Chris Miles explains why he feels the NBA has "moved on" from Ben Simmons following his injuries and off-court storylines.

Kyrie Irving picking up his $36.9 million option to stay with the Nets next season didn’t end the drama between him and Brooklyn. It just kicked it down the road a little.

All the questions — around the length and dollars of a new contract/extension for Irving, his desire to find a way to join LeBron James on the Lakers (something a source told NBC Sports is real), Irving’s relationship with Kevin Durant and how KD will react if Irving leaves Brooklyn — are still all on the table. They will play out next season and into next summer.

Irving’s latest comments on the matter and everything else came from a video he posted from North Dakota, reports Brian Lewis of the New York Post. Read into them whatever you wish.

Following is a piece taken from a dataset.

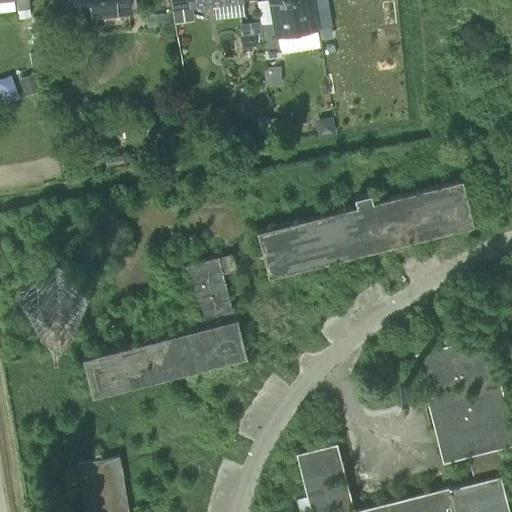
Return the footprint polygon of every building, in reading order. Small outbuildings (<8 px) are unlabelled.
[(0,0),(0,10),(16,9),(14,0),(0,0)] [(75,0),(77,16),(129,11),(127,0),(75,0)] [(189,0),(170,0),(172,9),(173,9),(191,7),(191,3),(190,4),(189,0)] [(226,0),(212,1),(213,16),(243,13),(241,0),(226,0)] [(274,22),(270,0),(256,0),(260,24),(274,22)] [(270,0),(274,22),(276,35),(277,35),(313,29),(308,0),(270,0)] [(308,0),(313,29),(319,28),(332,26),(327,0),(308,0)] [(191,7),(173,9),(175,23),(193,20),(191,7)] [(171,25),(170,11),(146,12),(147,26),(171,25)] [(260,32),(259,20),(239,22),(240,34),(260,32)] [(260,24),(264,54),(280,51),(277,35),(276,35),(274,22),(260,24)] [(313,29),(277,35),(280,51),(280,53),(322,47),(319,28),(313,29)] [(281,66),(263,68),(265,86),(283,85),(281,66)] [(42,89),(35,72),(18,79),(26,96),(42,89)] [(318,138),(336,134),(332,116),(314,120),(318,138)] [(270,132),(268,117),(257,118),(258,133),(270,132)] [(221,132),(197,133),(198,155),(222,154),(221,132)] [(256,229),(268,275),(473,223),(461,177),(372,200),(370,192),(354,196),(356,204),(256,229)] [(21,293),(69,327),(91,290),(134,244),(113,226),(68,274),(46,258),(21,293)] [(232,252),(218,256),(223,273),(237,270),(232,252)] [(82,356),(92,395),(247,356),(237,317),(234,317),(223,273),(218,256),(185,264),(201,326),(82,356)] [(510,511),(494,447),(511,442),(511,427),(488,332),(414,351),(442,460),(467,454),(473,478),(448,484),(448,485),(353,509),(336,442),(296,452),(310,511),(510,511)] [(76,462),(84,511),(128,511),(119,455),(76,462)]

“This is a great moment in my spiritual path, being present enough to understand that it’s not me doing all this. At this point I’m being pushed in certain directions,” Irving said, adding, “You can’t be afraid to make mistakes, in private or out in the open. The mistakes that you do make, you’ve got to learn from them.”

The Nets’ first challenge this fall is to rebuild the franchise culture that made Irving and Durant want to go there in the first place — which must come from inside the locker room. Coach Steve Nash has to work with Irving and Durant on it.

Brooklyn owner Joseph Tsai and GM Sean Marks want to change what they now see as an overly-permissive culture with their superstars — something ESPN’s Brian Windhorst talked about on “Get Up” — but they need Irving’s buy-in to get him to treat teammates and coaches differently (for the record, teammates generally love him). Team culture isn’t imposed top-down; it is built over time and has to start with the team’s best players. Stephen Curry sets the Warriors culture, LeBron James the Lakers’ culture (and Kobe Bryant before him), Tim Duncan set the Spurs culture, and the list goes on and on. Durant and Irving need to set the tone in Brooklyn.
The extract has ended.